La médiathèque a lancé son nouveau portail 2.0 en avril 2010. Il accompagne la création de trois services innovants, destinés à ce que la bibliothèque soit avant tout « la maison des hommes ».
Dès le rez-de-chaussée, les usagers peuvent profiter du Cyberlab, un service de création numérique, d’initiation aux outils et de veille technologique. Avant sa création, des formations ont eu lieu à destination de l’équipe qui assure aujourd’hui l’aide aux usagers. Autre service mis en place, le Kiosque, espace spécifique consacré à la presse, dans lequel les usagers peuvent s’informer sur  l’emploi et la formation. On y trouve par exemple de l’aide pour rédiger un CV. Enfin, dernier de ces services mis en place par la médiathèque, Déclic, un espace d’autoformation où les usagers, s’ils le souhaitent, peuvent bénéficier d’une assistance personnalisée. L’équipe peut aider à la rédaction de documents et il lui arrive même d’intervenir pour des traductions de documents, comme celles de demande d’asile. Le code de la route, suivi de l’apprentissage des langues, connaissent un franc succès à l’espace Déclic.

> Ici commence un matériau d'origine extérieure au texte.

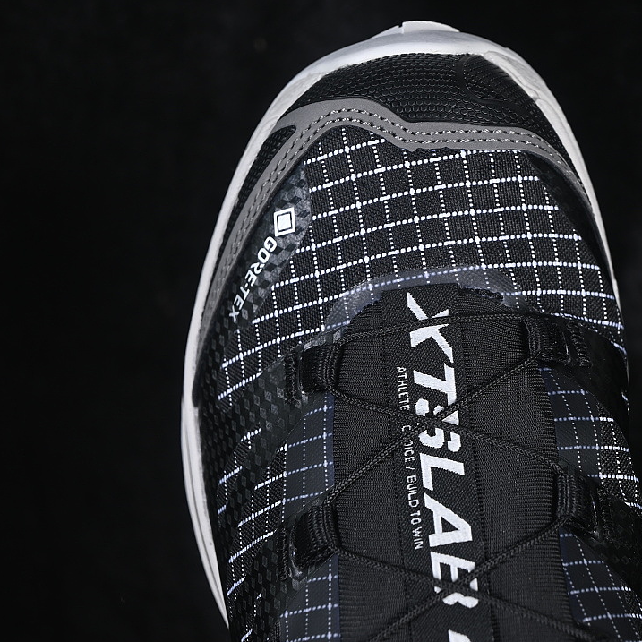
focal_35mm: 96
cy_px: 321
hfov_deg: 18.1
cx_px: 423
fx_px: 2014
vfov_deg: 18.1
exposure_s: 1/60
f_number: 6.3
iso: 160
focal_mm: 50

Le nouveau portail 2.0  comporte un service d’autoformation à distance et offre des services comme toutapprendre.com, vodeclic et orkypia. Une offre de musique en ligne, de livres numériques et de VOD sera prochainement disponible. L’équipe de la médiathèque réfléchit constamment à développer de nouveaux services, explique Florence Couvreur-Neu, la responsable des services multimédia.
Le constat fait après quelques mois de fonctionnement est positif. Le nombre d’emprunts est stable et le nombre des utilisateurs des services numériques sur place est en augmentation. Depuis la mise en place du service d’autoformation en ligne, les personnes se déplacent davantage à la médiathèque.